Il presidente della Repubblica Sergio Mattarella sta per arrivare a Padova, in fiera, per l’evento “ricuciamo insieme il Paese”. In quest’occasione la città del Santo presenterà la propria candidatura a “capitale europea del volontariato”. Sarà presente anche il governatore del Veneto Luca Zaia. «Grazie allo stimolo e al supporto del Centro Servizio Volontariato di Padova, il Comune di Padova ha deciso di candidarsi come Capitale europea del volontariato 2020 – spiegano gli organizzatori dell’evento -. La candidatura sarà formalizzata entro il 29 giugno, termine ultimo previsto dal bando emanato dal Centro Europeo per il Volontariato (CEV) il 12 febbraio scorso. È questa la settima edizione del concorso per nominare la Capitale Europea del Volontariato, che mira a promuovere il volontariato a livello locale dando un riconoscimento ai comuni che supportano e rafforzano le partnership con i centri di volontariato e con le organizzazioni che coinvolgono i volontari e che promuovono il volontariato e l’impatto che i volontari portano».

«Il 25 ottobre tutte le città candidate dovranno presentarsi nel corso del Congresso del CEV sul volontariato a Bruxelles mentre l’annuncio del vincitore sarà dato a dicembre. Per Sergio Giordani, sindaco di Padova “La candidatura di Padova a Capitale europea del volontariato è una bellissima sfida che vuole rendere onore allo straordinario mondo di associazioni e volontari che da sempre operano a Padova con iniziative a livello locale, nazionale ed internazionale. Il terzo settore è una componente fondamentale della nostra comunità e proprio la nostra città è motore di nuove iniziative e di esperienze innovative necessarie per essere al passo dei tempi. Le motivazioni solide e profonde di chi fa volontariato, etiche, sociali e culturali, non cambiano, ma muta il contesto in cui si esplicano. In questo il Comune di Padova è e sarà sempre a fianco di questa grande risorsa, operando in sinergia con tutte le realtà del terzo settore. La candidatura a Capitale europea del volontariato è per noi un ulteriore stimolo a fare meglio e di più».

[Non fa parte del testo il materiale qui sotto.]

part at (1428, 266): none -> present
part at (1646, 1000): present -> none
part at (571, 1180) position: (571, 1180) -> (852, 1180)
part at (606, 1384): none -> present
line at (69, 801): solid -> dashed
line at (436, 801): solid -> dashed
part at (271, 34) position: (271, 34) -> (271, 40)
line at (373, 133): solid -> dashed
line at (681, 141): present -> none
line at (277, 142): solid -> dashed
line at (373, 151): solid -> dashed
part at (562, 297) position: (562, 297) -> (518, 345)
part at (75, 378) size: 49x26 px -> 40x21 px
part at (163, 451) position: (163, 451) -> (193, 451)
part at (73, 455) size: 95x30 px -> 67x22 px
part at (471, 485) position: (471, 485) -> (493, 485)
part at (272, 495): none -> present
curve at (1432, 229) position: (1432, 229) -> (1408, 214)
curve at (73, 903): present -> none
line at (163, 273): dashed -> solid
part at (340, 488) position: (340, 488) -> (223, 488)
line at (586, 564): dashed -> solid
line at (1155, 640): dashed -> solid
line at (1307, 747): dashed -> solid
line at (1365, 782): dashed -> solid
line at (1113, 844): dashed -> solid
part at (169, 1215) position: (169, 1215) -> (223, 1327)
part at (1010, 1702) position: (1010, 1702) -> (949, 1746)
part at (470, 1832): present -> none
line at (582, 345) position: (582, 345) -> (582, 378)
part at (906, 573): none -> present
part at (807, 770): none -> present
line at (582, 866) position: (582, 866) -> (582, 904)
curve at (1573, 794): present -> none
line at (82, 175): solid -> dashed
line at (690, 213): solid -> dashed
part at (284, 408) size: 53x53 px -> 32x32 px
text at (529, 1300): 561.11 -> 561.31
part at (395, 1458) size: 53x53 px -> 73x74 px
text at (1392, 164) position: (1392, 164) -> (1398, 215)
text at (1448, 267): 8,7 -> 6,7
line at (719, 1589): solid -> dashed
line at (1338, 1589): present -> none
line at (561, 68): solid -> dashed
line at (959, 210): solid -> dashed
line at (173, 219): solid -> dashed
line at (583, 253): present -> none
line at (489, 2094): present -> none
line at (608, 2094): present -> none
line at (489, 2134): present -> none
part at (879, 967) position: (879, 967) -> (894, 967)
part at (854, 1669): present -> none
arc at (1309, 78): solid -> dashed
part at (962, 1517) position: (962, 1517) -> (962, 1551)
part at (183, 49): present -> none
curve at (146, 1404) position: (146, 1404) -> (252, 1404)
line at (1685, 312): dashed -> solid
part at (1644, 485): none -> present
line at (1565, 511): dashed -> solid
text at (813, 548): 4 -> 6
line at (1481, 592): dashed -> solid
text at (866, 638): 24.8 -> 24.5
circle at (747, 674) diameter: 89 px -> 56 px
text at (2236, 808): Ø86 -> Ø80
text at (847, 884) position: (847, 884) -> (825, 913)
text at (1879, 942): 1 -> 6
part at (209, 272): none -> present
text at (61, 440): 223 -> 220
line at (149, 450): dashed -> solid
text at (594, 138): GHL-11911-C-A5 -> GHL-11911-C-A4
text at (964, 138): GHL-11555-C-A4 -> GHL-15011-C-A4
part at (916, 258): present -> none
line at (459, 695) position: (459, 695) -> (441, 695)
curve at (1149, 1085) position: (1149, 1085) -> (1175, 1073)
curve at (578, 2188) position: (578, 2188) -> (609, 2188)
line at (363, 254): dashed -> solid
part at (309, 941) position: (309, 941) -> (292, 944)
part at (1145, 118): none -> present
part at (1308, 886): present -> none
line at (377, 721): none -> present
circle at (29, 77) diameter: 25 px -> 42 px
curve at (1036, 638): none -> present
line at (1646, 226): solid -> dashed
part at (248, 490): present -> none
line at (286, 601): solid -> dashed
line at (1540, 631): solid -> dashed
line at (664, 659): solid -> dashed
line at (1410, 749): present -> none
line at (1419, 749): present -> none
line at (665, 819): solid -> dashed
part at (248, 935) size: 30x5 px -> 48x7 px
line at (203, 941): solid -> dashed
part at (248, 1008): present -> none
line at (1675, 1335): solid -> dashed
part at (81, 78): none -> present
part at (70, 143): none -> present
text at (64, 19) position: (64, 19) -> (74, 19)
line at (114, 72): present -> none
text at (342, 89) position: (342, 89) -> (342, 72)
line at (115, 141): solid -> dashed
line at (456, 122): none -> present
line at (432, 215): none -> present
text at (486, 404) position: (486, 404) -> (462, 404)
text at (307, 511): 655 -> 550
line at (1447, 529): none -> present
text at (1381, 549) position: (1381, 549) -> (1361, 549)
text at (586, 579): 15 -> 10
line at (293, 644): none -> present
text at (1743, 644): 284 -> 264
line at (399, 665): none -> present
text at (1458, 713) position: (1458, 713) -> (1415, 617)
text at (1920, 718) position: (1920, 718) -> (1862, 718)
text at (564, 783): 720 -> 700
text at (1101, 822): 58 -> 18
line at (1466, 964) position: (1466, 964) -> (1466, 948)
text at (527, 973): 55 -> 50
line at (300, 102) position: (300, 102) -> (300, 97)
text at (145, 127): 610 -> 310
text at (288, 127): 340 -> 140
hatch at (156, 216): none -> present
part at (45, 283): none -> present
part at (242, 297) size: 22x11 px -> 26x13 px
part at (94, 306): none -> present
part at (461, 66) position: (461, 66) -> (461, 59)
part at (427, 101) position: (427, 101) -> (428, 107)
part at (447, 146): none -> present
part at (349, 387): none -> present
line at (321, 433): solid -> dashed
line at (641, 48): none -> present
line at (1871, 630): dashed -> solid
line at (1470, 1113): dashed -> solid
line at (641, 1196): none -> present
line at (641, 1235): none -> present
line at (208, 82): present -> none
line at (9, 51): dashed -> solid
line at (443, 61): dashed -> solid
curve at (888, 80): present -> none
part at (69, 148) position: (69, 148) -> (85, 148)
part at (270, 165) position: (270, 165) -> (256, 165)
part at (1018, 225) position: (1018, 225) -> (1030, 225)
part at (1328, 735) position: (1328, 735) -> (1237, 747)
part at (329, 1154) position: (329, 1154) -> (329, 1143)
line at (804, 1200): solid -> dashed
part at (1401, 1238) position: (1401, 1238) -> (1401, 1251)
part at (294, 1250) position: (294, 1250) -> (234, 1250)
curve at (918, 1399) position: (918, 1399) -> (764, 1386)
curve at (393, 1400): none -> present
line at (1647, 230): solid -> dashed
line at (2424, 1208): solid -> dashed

Per Emanuele Alecci, presidente CSV Padova «la candidatura può segnare per Padova un giusto riconoscimento del passato e uno stimolo per il futuro. È evidente a tutti, non solo agli addetti ai lavori, che Padova è da sempre stata capace di sperimentare una solidarietà concreta e allo stesso tempo visionaria. Da Civitas a Banca Etica, da Fondazione Zancan ai Beati costruttori di Pace sono moltissime le iniziative di impegno civile nate a Padova e diventate patrimonio nazionale. Oggi, con le 6.200 realtà del terzo settore censite e le migliaia di volontari, Padova è ancora punta di diamante del volontariato italiano, ma necessita di nuove motivazioni e di un ricambio generazionale e culturale che può essere alimentato da questa candidatura».